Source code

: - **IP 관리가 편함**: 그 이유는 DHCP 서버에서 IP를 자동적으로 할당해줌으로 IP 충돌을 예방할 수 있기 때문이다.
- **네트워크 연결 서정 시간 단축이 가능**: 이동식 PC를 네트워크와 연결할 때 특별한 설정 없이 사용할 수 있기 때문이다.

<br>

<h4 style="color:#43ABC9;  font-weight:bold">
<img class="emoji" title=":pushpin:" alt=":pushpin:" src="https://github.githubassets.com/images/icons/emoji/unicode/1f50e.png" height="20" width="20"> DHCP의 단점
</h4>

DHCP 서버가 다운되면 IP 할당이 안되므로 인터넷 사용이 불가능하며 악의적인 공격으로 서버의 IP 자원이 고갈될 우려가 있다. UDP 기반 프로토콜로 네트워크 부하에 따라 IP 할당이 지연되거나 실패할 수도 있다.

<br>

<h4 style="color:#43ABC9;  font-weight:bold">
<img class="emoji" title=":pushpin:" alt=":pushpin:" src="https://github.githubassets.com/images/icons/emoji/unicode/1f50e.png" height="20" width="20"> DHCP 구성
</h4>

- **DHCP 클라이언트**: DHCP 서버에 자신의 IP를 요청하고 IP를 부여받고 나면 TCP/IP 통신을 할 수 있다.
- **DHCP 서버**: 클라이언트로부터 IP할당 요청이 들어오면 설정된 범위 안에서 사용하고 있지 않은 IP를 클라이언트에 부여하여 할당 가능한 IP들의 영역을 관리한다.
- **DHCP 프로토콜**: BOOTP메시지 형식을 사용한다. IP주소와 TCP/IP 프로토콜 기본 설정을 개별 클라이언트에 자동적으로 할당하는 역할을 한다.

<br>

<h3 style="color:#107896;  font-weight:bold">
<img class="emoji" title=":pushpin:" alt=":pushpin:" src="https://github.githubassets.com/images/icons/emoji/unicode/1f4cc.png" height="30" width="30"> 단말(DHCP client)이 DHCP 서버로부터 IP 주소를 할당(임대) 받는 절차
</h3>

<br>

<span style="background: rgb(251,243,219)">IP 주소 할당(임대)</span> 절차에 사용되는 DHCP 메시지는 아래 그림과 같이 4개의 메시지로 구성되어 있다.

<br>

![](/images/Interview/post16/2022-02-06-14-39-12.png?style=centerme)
===============
▶ _WHAT TO DO_
The lines to return are those in the material above that hold "클라이언트에".

▶ _EXERCISE OUTPUT_
- **DHCP 서버**: 클라이언트로부터 IP할당 요청이 들어오면 설정된 범위 안에서 사용하고 있지 않은 IP를 클라이언트에 부여하여 할당 가능한 IP들의 영역을 관리한다.
- **DHCP 프로토콜**: BOOTP메시지 형식을 사용한다. IP주소와 TCP/IP 프로토콜 기본 설정을 개별 클라이언트에 자동적으로 할당하는 역할을 한다.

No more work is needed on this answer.